» **Text**:
How do these kernels distribute attention across context points for a single query?

In [None]:
# Weight profiles for a single query point
q_idx = 65
zq = Z_query[q_idx:q_idx+1]
zc = Z_ctx

# Normalize for GA kernels
eps = 1e-8
zq_n = zq / zq.norm(dim=1, keepdim=True).clamp(min=eps)
zc_n = zc / zc.norm(dim=1, keepdim=True).clamp(min=eps)

# RBF weights (on raw X)
xq_s = X_query[q_idx:q_idx+1]
K_rbf = rbf_kernel(xq_s, X_ctx, sigma=0.5)
w_rbf = (K_rbf / K_rbf.sum()).cpu().numpy().ravel()

# Cosine weights
w_cos = CosineAttention(temperature=0.1)(zq_n, zc_n).detach().cpu().numpy().ravel()

# Cayley weights
w_cay = CayleyAttention(temperature=0.1)(zq_n, zc_n).detach().cpu().numpy().ravel()

# GA penalty weights
w_ga = GAAttention(beta1=4.0, beta2=1.0, temperature=1.0,
                   wedge_mode="penalty")(zq_n, zc_n).detach().cpu().numpy().ravel()

fig, axes = plt.subplots(1, 4, figsize=(18, 3.5), sharex=True)

query_val = X_query[q_idx].item()
for ax, w, title in zip(axes,
        [w_rbf, w_cos, w_cay, w_ga],
        ["RBF kernel", r"Cosine ($\cos\theta/T$)",
         r"Cayley ($-\theta^2/2T^2$)", r"GA ($\beta_1\cos\theta - \beta_2\sin\theta$)"]):
    ax.bar(xc, w, width=0.04, color="steelblue", alpha=0.7)
    ax.axvline(query_val, color="red", ls="--", lw=2, label=f"query = {query_val:.2f}")
    ax.set_title(title, fontsize=10)
    ax.set_xlabel("context x")
    ax.legend(fontsize=8)

axes[0].set_ylabel("weight")
fig.suptitle("Attention weight profiles for a single query point", fontsize=13)
plt.tight_layout()
plt.show()

» **Excerpted records**:
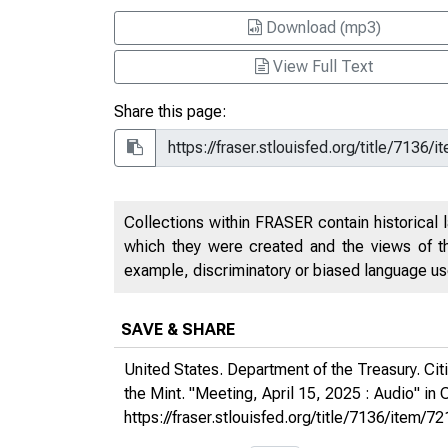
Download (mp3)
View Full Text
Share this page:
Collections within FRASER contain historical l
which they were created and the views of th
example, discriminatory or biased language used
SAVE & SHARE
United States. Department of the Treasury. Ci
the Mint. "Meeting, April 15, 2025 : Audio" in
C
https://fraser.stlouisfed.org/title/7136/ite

---

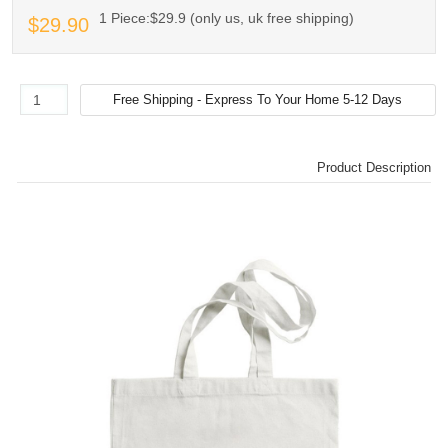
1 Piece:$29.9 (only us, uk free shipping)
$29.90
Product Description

---

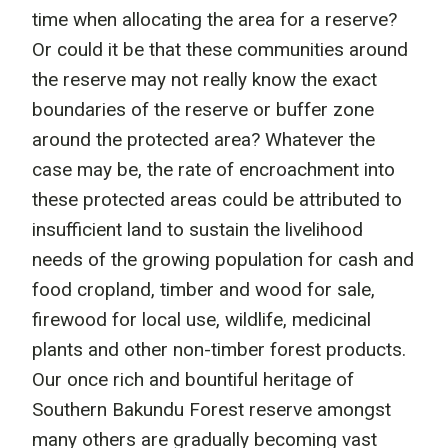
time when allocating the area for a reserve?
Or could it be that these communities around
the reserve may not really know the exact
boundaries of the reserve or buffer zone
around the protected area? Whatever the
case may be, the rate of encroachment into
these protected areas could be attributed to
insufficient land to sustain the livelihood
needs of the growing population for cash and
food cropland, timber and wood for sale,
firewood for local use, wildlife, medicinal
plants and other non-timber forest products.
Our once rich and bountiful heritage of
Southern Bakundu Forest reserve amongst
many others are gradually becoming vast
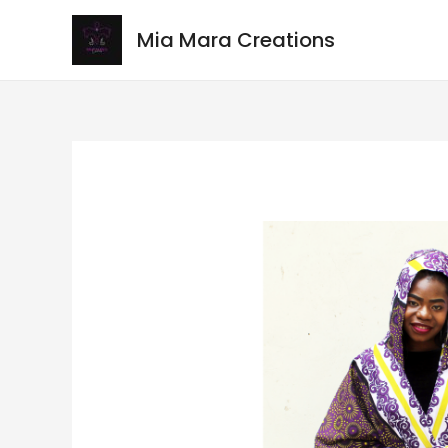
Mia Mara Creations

» **Work to complete**:
Continue the attention-kernel notebook excerpt above, starting right after its final line.

» **Expected answer**:
## Step 6: Higher Dimensions — Column Attention for Feature Interactions

Everything so far used 1-D input. In higher dimensions ($x \in \mathbb{R}^d$), features can form **correlated groups** — and the task may depend on these hidden groups rather than on individual features.

Standard attention computes **row attention** (query vs context). But GA introduces **column attention** (feature vs feature):

| | Row attention | Column attention |
|---|---|---|
| **Compares** | Samples to samples | Features to features |
| **Matrix** | $(n \times n)$ | $(d \times d)$ |
| **Purpose** | Which context examples matter? | Which features belong together? |
| **GA insight** | $\cos\theta$ = sample similarity | $\sin\theta$ (wedge) = feature independence |

The pipeline:
1. **Column attention** discovers which features are correlated and mixes them — denoising the group signal
2. **Row attention** uses the cleaner representations to find relevant context examples
3. Prediction = weighted sum of context labels

Our task distribution creates **random feature groups**: a random subset of features shares a latent source, and the target depends on this hidden group. Column attention can discover the group structure (correlated features have similar activation patterns across the $n$ context samples) and denoise by averaging within groups.

In [None]:
from ga_icl.attention import GAColumnAttention

# --- High-D task: random correlated feature groups ---
# Column attention should discover which features are correlated and mix them.

input_dim = 10   # more features → more room for column attention to help

def sample_hd_task_batch(batch_size, n_ctx, n_query, input_dim=10, noise_std=0.1):
    """Sample tasks with random correlated feature groups.
    
    Each task:
      1. Pick a random subset of k features to be "group" features
      2. These k features all share a latent signal z (plus individual noise)
      3. Target = a * sin(b * z + phi) — depends on the latent, not individual features
      4. Non-group features are pure noise (distractors)
    
    Column attention can discover the group (correlated features have similar
    activation patterns) and average them to denoise z.
    Without column attention, the model must implicitly figure out which
    features matter from the context — much harder.
    """
    k = 3  # group size (k of input_dim features share a latent)
    
    # Random function parameters per task
    a   = 0.5 + 1.5 * torch.rand(batch_size, 1, 1, device=device)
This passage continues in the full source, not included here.